O presidente do PSD, Gilberto Kassab, afirmou que a candidatura presidencial que o partido pretende lançar em abril não terá como objetivo atacar o governo do presidente Lula. Apesar de o partido ocupar três ministérios na atual gestão, ele disse que o projeto eleitoral seguirá outro caminho.
“Num primeiro momento, não há candidatura contra, é a favor do Brasil. Uma candidatura moderada, que possa ser um contraponto a uma proposta mais radical de esquerda e outra mais radical de direita”, disse Kassab à Folha de S.Paulo.
Secretário de Governo do governador Tarcísio de Freitas (Republicanos-SP), Kassab deu a declaração um dia após anunciar a filiação do governador Ronaldo Caiado (União Brasil-GO) ao PSD. O ingresso ocorreu ao lado dos governadores Eduardo Leite (RS) e Ratinho Jr. (PR), que já estavam no partido.

-------------------------

- Detalhes do problema:
Prossiga com a notícia sobre a candidatura presidencial do PSD a partir da última frase apresentada. O material não é usado nesta tarefa.

- Informações fornecidas:
-------------------------

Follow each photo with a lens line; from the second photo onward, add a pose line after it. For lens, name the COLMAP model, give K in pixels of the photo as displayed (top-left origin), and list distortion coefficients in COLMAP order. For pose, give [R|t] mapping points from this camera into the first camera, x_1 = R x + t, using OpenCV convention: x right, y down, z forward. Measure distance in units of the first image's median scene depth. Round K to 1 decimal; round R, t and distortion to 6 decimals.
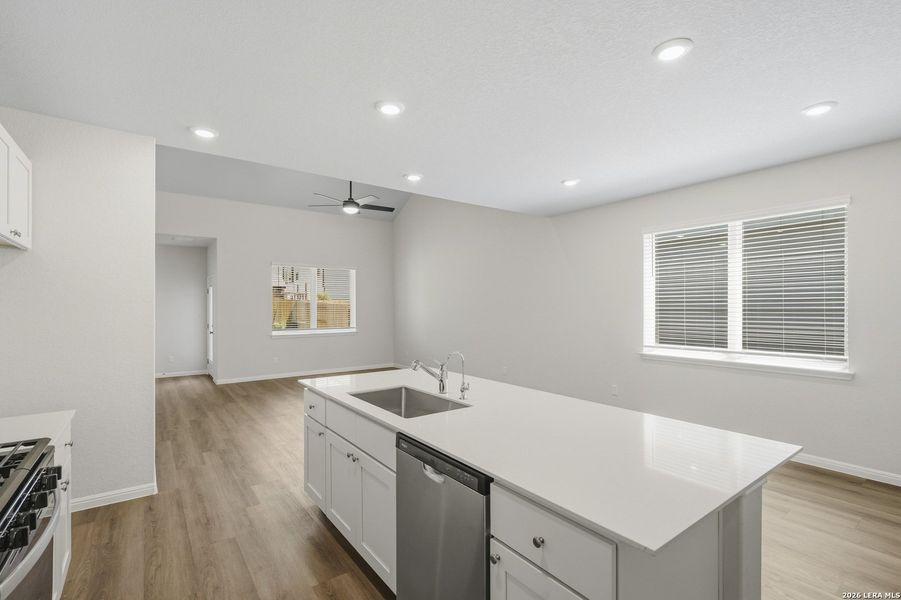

-------------------------

- Resposta do exercício:
Segundo Kassab, ficou acordado que do trio sairá o candidato do PSD à Presidência, conforme desempenho em pesquisas e outros critérios. Ele reconheceu a desconfiança em torno do plano, mas reforçou que não se trata de um movimento tático convencional.
Ele avalia que um nome do PSD poderia alcançar cerca de 20% dos votos, patamar semelhante ao que atribui ao senador Flávio Bolsonaro (PL-RJ). No segundo turno, acredita que os eleitores de um campo tenderiam a migrar majoritariamente para o outro contra Lula.
Kassab diz que cancelaria os planos para 2026 apenas se Tarcísio decidisse se candidatar ao Palácio do Planalto. Ele pretende ser candidato a vice-governador na chapa do bolsonarista, que buscará a reeleição, nesse ano e diz que seria “um privilégio” ocupar a posição.